• Work order
Of the lines below, write out exactly those from the line with "lines (ctrl+o to expand)" through the line with "10 files (ctrl+o to expand)", both included, and skip the rest.

[Rendered images with source text]
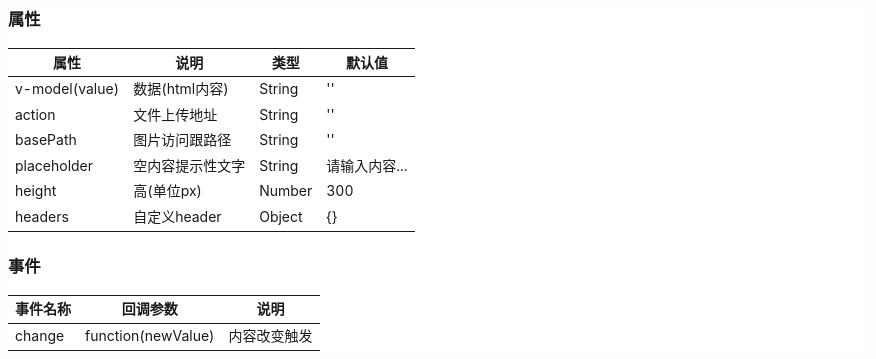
 ```html
```
### 属性
| 属性   | 说明                    | 类型   | 默认值 |
| ------ | ----------------------- | ------ | ------ |
| v-model(value)  | 数据(html内容)   | String | ''  |
|action|文件上传地址|String|''|
|basePath|图片访问跟路径|String|''|
|placeholder|空内容提示性文字|String|请输入内容...|
|height|高(单位px)|Number|300|
|headers|自定义header|Object|{}|

### 事件
| 事件名称     |回调参数         | 说明               | 
| ------------ | ------------------ | ---------------- |
| change | function(newValue) | 内容改变触发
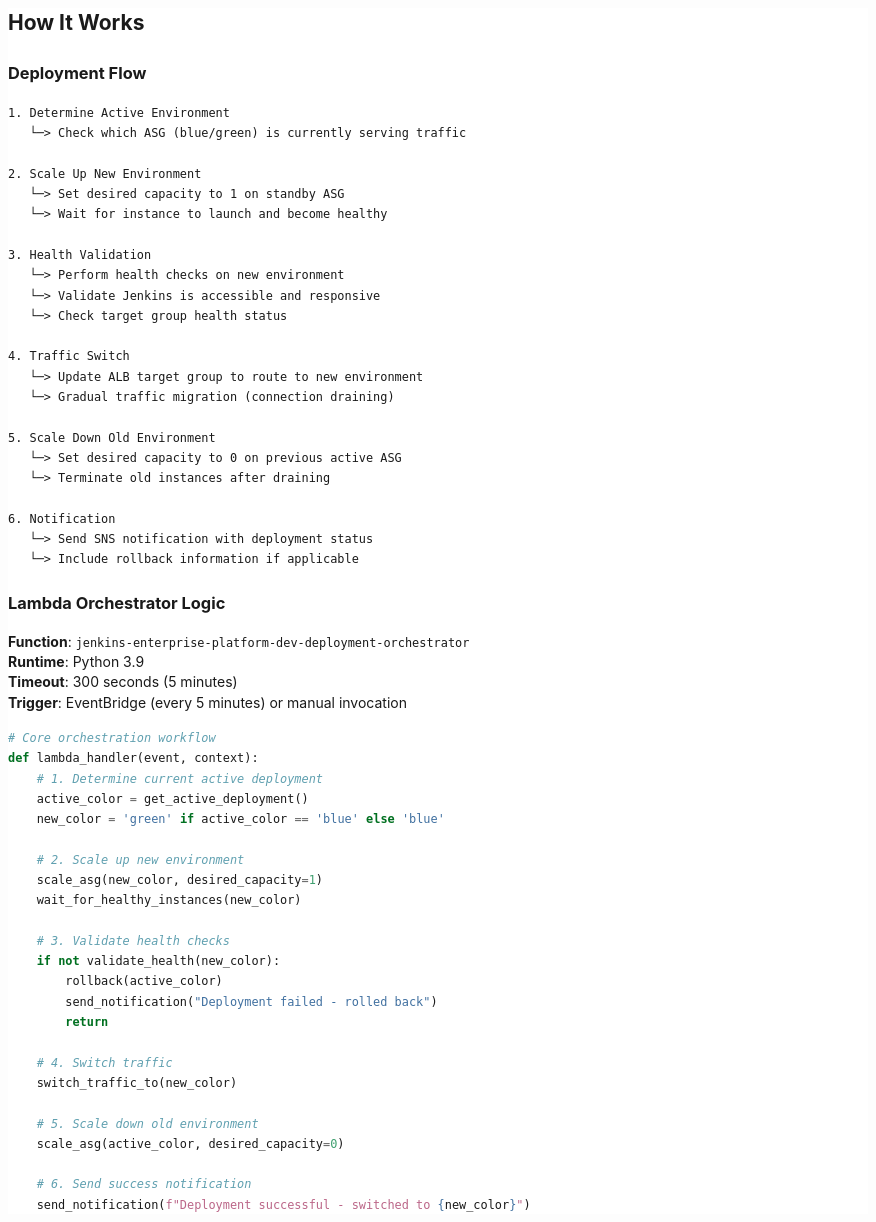 ## How It Works

### Deployment Flow

```
1. Determine Active Environment
   └─> Check which ASG (blue/green) is currently serving traffic

2. Scale Up New Environment
   └─> Set desired capacity to 1 on standby ASG
   └─> Wait for instance to launch and become healthy

3. Health Validation
   └─> Perform health checks on new environment
   └─> Validate Jenkins is accessible and responsive
   └─> Check target group health status

4. Traffic Switch
   └─> Update ALB target group to route to new environment
   └─> Gradual traffic migration (connection draining)

5. Scale Down Old Environment
   └─> Set desired capacity to 0 on previous active ASG
   └─> Terminate old instances after draining

6. Notification
   └─> Send SNS notification with deployment status
   └─> Include rollback information if applicable
```

### Lambda Orchestrator Logic

**Function**: `jenkins-enterprise-platform-dev-deployment-orchestrator`  
**Runtime**: Python 3.9  
**Timeout**: 300 seconds (5 minutes)  
**Trigger**: EventBridge (every 5 minutes) or manual invocation

```python
# Core orchestration workflow
def lambda_handler(event, context):
    # 1. Determine current active deployment
    active_color = get_active_deployment()
    new_color = 'green' if active_color == 'blue' else 'blue'
    
    # 2. Scale up new environment
    scale_asg(new_color, desired_capacity=1)
    wait_for_healthy_instances(new_color)
    
    # 3. Validate health checks
    if not validate_health(new_color):
        rollback(active_color)
        send_notification("Deployment failed - rolled back")
        return
    
    # 4. Switch traffic
    switch_traffic_to(new_color)
    
    # 5. Scale down old environment
    scale_asg(active_color, desired_capacity=0)
    
    # 6. Send success notification
    send_notification(f"Deployment successful - switched to {new_color}")
```
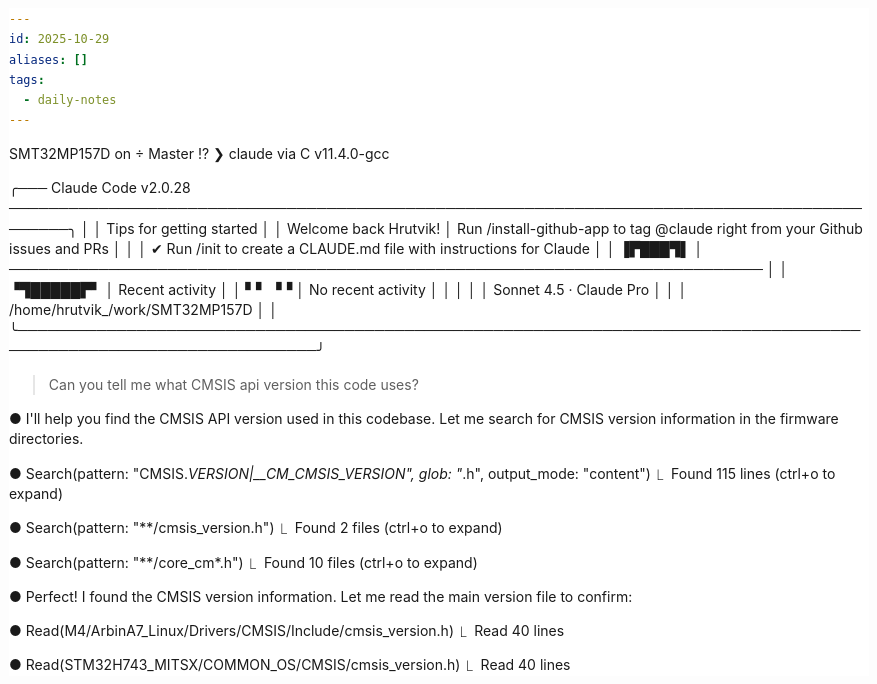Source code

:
 ```yaml
---
id: 2025-10-29
aliases: []
tags:
  - daily-notes
---
```


SMT32MP157D on  Master !? ❯ claude                                                                                                                    via C v11.4.0-gcc

╭─── Claude Code v2.0.28 ────────────────────────────────────────────────────────────────────────────────────────────╮
│                                     │ Tips for getting started                                                     │
│        Welcome back Hrutvik!        │ Run /install-github-app to tag @claude right from your Github issues and PRs │
│                                     │ ✔ Run /init to create a CLAUDE.md file with instructions for Claude          │
│               ▐▛███▜▌               │ ──────────────────────────────────────────────────────────────────────────── │
│              ▝▜█████▛▘              │ Recent activity                                                              │
│                ▘▘ ▝▝                │ No recent activity                                                           │
│                                     │                                                                              │
│       Sonnet 4.5 · Claude Pro       │                                                                              │
│   /home/hrutvik_/work/SMT32MP157D   │                                                                              │
╰────────────────────────────────────────────────────────────────────────────────────────────────────────────────────╯

> Can you tell me what CMSIS api version this code uses?

● I'll help you find the CMSIS API version used in this codebase. Let me search for CMSIS version information in the firmware directories.

● Search(pattern: "CMSIS.*VERSION|__CM_CMSIS_VERSION", glob: "*.h", output_mode: "content")
  ⎿  Found 115 lines (ctrl+o to expand)

● Search(pattern: "**/cmsis_version.h")
  ⎿  Found 2 files (ctrl+o to expand)

● Search(pattern: "**/core_cm*.h")
  ⎿  Found 10 files (ctrl+o to expand)

● Perfect! I found the CMSIS version information. Let me read the main version file to confirm:

● Read(M4/ArbinA7_Linux/Drivers/CMSIS/Include/cmsis_version.h)
  ⎿  Read 40 lines

● Read(STM32H743_MITSX/COMMON_OS/CMSIS/cmsis_version.h)
  ⎿  Read 40 lines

• Result for this task
  ⎿  Found 115 lines (ctrl+o to expand)

● Search(pattern: "**/cmsis_version.h")
  ⎿  Found 2 files (ctrl+o to expand)

● Search(pattern: "**/core_cm*.h")
  ⎿  Found 10 files (ctrl+o to expand)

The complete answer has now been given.